Fatty acid synthesis is not involved in the immuno-suppressive effect of acetate. A Schematic showing fates of acetyl-CoA in the de novo lipogenesis and sterol biosynthesis pathways. B Relative mRNA expression of ACC and FASN in acetate pretreated BMDMs exposure to LPS for 1 h were analyzed by qRT-PCR. C PMs were treated with si-ACC or si-FASN separately for 48 h following combined stimulation, and the indicated cytokine levels were analyzed by ELISA. D BMDMs were stimulated with acetate prior to LPS for 6 h in the presence of FASN inhibitor C75 (10 µM). TNF-α and IL-6 in corresponding cell culture supernatants were analyzed by ELISA. E BMDMs were stimulated with acetate prior to LPS for 6 h in the presence of HMGCR inhibitor Fluvastatin (10 µM). TNF-α and IL-6 in corresponding cell culture supernatants were analyzed by ELISA. F PMs were treated with si-CPT1a for 48 h following combined stimulation, and the indicated cytokine levels were analyzed by ELISA. Statistical analysis was performed by Student’s t-test and one-way ANOVA. Data are expressed as the mean ± SD. *P < 0.05; **P < 0.01; ***P < 0.001 as indicated. Data are pooled from at least two independent experiments

In the mevalonate pathway of cholesterol synthesis, Hydroxy-3-methylglutaryl-CoA synthase 1 (HMGCS1) is the key enzyme. We found fluvastatin, the inhibitor of HMGCS, cannot reverse the suppressive effect of acetate (Fig. 5E).
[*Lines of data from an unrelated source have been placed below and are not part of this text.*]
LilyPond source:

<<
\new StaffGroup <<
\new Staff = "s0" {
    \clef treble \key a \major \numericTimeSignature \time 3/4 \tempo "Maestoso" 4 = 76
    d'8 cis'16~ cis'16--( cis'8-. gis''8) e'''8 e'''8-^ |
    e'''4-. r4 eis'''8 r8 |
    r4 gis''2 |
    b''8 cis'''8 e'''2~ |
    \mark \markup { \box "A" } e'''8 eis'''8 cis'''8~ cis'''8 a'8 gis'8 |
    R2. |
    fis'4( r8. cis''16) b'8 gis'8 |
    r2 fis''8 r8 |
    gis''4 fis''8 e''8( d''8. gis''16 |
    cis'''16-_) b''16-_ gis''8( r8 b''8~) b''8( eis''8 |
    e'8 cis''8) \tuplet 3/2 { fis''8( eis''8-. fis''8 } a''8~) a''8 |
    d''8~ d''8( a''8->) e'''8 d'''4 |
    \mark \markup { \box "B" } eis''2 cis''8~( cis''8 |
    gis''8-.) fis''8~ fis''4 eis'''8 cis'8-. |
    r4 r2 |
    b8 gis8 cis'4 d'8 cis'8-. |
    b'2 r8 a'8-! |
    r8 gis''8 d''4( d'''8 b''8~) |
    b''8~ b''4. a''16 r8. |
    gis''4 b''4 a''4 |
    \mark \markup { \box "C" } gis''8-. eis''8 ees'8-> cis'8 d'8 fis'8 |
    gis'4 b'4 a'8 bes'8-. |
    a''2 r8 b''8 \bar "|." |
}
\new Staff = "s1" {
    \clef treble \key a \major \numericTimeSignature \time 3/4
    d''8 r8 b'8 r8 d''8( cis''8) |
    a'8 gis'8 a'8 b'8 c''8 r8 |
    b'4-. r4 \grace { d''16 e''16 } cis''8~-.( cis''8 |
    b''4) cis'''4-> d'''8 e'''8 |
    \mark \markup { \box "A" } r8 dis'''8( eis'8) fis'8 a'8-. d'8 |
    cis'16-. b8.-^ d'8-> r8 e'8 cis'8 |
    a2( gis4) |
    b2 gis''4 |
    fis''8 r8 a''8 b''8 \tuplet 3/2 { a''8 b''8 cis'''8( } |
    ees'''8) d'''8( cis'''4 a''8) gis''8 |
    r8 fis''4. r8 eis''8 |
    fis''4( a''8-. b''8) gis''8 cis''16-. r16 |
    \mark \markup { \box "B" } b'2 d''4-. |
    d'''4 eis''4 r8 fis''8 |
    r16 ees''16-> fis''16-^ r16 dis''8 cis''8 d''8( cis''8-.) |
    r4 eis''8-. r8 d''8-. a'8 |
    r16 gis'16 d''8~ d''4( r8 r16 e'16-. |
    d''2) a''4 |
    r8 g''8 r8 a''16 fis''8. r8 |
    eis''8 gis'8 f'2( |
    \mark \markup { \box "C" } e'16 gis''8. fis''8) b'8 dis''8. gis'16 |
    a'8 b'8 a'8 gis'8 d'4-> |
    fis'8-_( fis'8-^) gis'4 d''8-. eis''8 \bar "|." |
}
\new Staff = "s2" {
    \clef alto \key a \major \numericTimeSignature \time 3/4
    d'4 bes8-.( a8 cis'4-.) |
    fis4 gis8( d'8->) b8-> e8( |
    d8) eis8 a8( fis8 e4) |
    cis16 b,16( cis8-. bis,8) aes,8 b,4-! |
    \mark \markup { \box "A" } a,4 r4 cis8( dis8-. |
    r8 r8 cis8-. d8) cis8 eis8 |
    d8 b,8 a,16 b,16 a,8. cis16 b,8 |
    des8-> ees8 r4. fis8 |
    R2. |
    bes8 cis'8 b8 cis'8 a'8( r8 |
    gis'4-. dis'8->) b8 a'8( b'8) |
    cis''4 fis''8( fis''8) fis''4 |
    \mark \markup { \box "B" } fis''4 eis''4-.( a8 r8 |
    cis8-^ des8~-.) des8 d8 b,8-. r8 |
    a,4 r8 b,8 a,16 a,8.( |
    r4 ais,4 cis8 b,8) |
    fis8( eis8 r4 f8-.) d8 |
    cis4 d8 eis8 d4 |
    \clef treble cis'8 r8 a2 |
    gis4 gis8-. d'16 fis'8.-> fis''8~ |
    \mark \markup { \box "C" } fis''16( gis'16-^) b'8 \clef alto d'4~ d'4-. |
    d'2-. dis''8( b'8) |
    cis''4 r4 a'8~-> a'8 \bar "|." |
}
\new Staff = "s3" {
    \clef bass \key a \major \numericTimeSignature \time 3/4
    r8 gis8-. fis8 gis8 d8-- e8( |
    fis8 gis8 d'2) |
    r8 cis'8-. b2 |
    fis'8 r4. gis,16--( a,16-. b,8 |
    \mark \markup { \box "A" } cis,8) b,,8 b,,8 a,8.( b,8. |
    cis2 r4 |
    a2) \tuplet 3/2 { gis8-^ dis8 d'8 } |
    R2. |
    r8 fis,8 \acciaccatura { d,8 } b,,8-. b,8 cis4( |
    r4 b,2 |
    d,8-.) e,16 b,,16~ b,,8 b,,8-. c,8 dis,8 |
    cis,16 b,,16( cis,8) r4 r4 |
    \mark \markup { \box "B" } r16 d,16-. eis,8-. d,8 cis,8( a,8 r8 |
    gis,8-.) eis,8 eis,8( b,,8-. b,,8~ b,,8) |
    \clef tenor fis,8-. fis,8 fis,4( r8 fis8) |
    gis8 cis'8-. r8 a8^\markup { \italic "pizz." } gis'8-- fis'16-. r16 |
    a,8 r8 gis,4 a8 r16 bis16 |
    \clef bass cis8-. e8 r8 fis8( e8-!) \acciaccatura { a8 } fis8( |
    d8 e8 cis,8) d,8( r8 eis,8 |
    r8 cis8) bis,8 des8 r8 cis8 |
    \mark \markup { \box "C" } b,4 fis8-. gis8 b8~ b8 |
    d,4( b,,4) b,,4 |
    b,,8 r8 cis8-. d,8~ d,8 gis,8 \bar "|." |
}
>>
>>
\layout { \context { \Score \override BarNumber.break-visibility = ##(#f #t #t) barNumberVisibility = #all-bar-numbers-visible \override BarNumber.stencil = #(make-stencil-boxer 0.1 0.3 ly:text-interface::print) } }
Furthermore, while the expression of key enzyme of fatty acid oxidation, carnitine palmitoyl transferase 1 A (CPT1A) was upregulated (Supplemental Fig. 5B), the knockdown of CPT1A failed to reverse the suppressive effect of acetate (Fig. 5F). Together, our current data suggest that the lipid metabolism in macrophages stimulated by LPS for 6 h was not changed by acetate, and lipid metabolism might not be involve in the immuno-suppressive effect of acetate.